Une politique de rupture aux racines multiples

Le contexte sécuritaire n’est pas étranger à cette réorientation. Le Burkina Faso est en proie à une insurrection djihadiste depuis 2015, qui a contraint plusieurs compagnies étrangères à réduire leurs activités ou à renégocier leurs contrats. L’État y voit une opportunité de renforcer son contrôle tout en justifiant la nécessité de capter davantage de recettes pour financer l’effort de guerre. Mais ce volontarisme comporte des risques. La fuite des investisseurs internationaux, déjà fragilisés par l’instabilité, pourrait s’accélérer si les conditions de partenariat deviennent trop déséquilibrées.

Par ailleurs, le modèle burkinabè n’est pas isolé. Il s’inscrit dans une tendance plus large en Afrique de l’Ouest, où plusieurs gouvernements cherchent à réviser les codes miniers pour augmenter leurs parts. Le Mali a renégocié ses contrats aurifères, le Sénégal a imposé une participation obligatoire de l’État dans les projets pétroliers et gaziers, et la Côte d’Ivoire étudie un nouveau code minier. Ce mouvement, accentué par la pandémie de Covid-19 et la guerre en Ukraine, traduit une volonté de rompre avec un modèle extractif perçu comme inéquitable.

Un pari sur la capacité nationale

Si l’objectif affiché est de retenir davantage de valeur ajoutée, la réussite de ce pari dépend de la capacité des entreprises locales à opérer efficacement. L’expertise technique, l’accès au financement et la gestion des risques sont autant de défis. La SOPAMIB, créée en 2023, doit encore prouver sa capacité à gérer des mines complexes. Les réserves de change du Burkina, limitées, ne permettent pas de financer seules l’exploration ou le développement de nouveaux gisements. Or, le pays a besoin de nouveaux investissements pour maintenir sa production, qui stagne autour de 50 tonnes par an.

Le calendrier politique complique également la donne. Le capitaine Traoré, arrivé au pouvoir par un coup d’État en 2022, a promis un retour à l’ordre constitutionnel d’ici 2027, mais l’incertitude sur l’avenir institutionnel pèse sur la confiance des investisseurs. Les entreprises étrangères pourraient exiger des garanties supplémentaires ou des clauses de stabilisation, ce qui réduirait la marge de manœuvre de l’État.

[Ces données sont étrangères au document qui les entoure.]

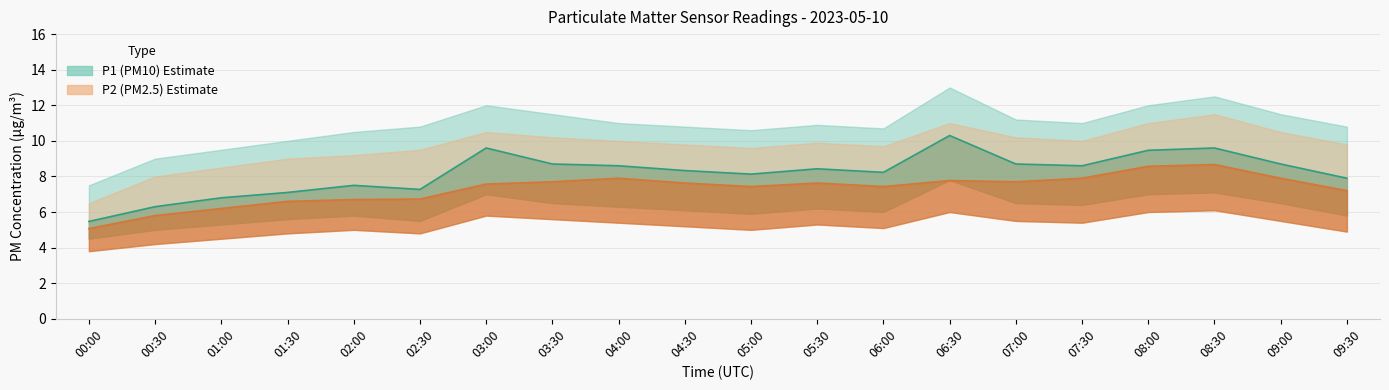

True or false: P1 and P2 intersect in this chart.

False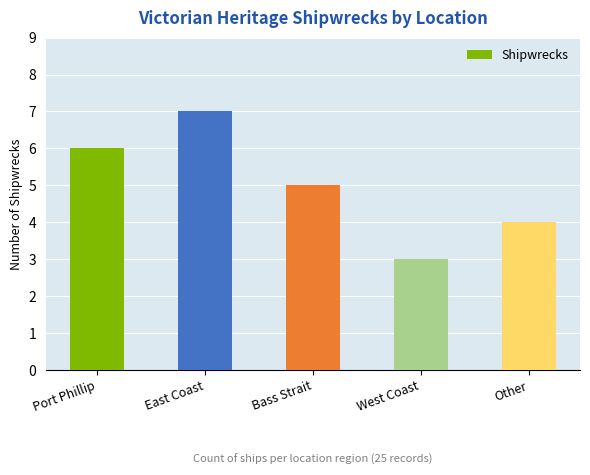

Which category has the highest value across all series?

East Coast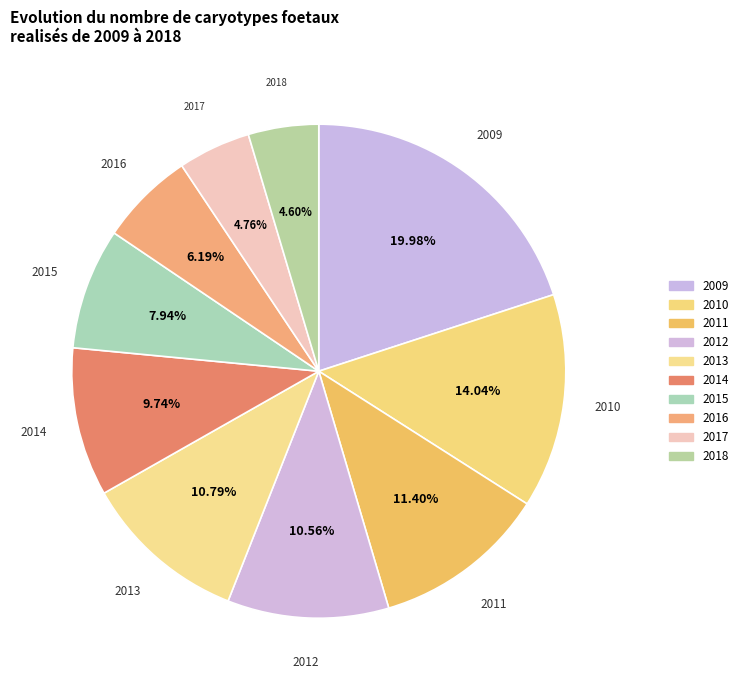

To the nearest percent, what percentage of the pie is 2015?

8%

Une relation à réinventer avec les multinationales

Le discours de souveraineté n’exclut pas un pragmatisme économique. Le Burkina a besoin des multinationales pour le transfert de technologies et l’accès aux marchés internationaux de l’or. La clé pourrait résider dans des partenariats rénovés, où l’État fixe des règles claires tout en offrant des incitations. Certains pays africains, comme le Ghana, ont réussi à augmenter leur part tout en maintenant des flux d’investissement, grâce à une régulation stable et prévisible.

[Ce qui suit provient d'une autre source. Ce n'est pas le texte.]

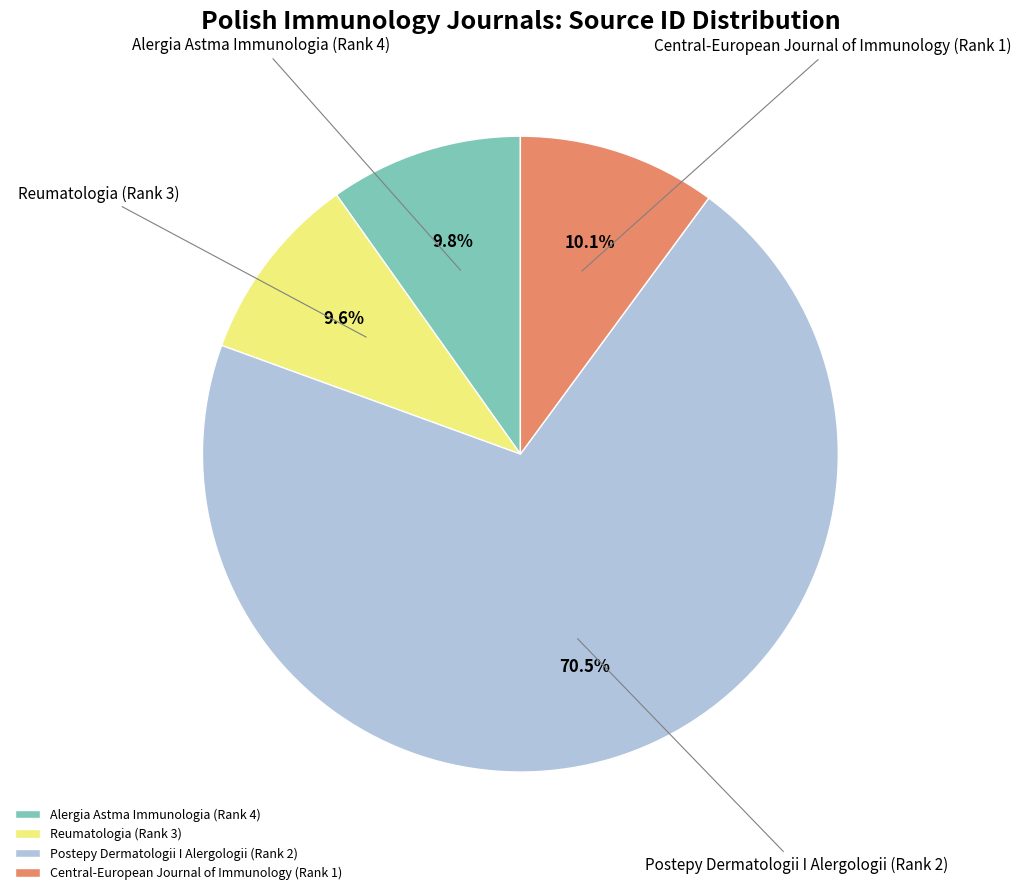

Which slice represents more than half of the pie?

Postepy Dermatologii I Alergologii (Rank 2)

Le cas burkinabè illustre donc une double dynamique : d’un côté, une volonté légitime de capter une part plus juste des richesses minières ; de l’autre, le risque de décourager les capitaux étrangers nécessaires à l’exploration et à l’exploitation. La balance dépendra de la capacité du régime à offrir un cadre juridique sécurisé et des partenariats équilibrés.

Le virage burkinabè s’inscrit dans un mouvement plus large de réappropriation des ressources en Afrique de l’Ouest, où chaque pays cherche à doser souveraineté et attractivité. Mais dans un contexte sécuritaire et politique fragile, la marge d’erreur est étroite. La question qui se pose, au-delà du Burkina, est celle de la viabilité d’un modèle de nationalisme minier dans des États dont les capacités techniques et financières restent limitées.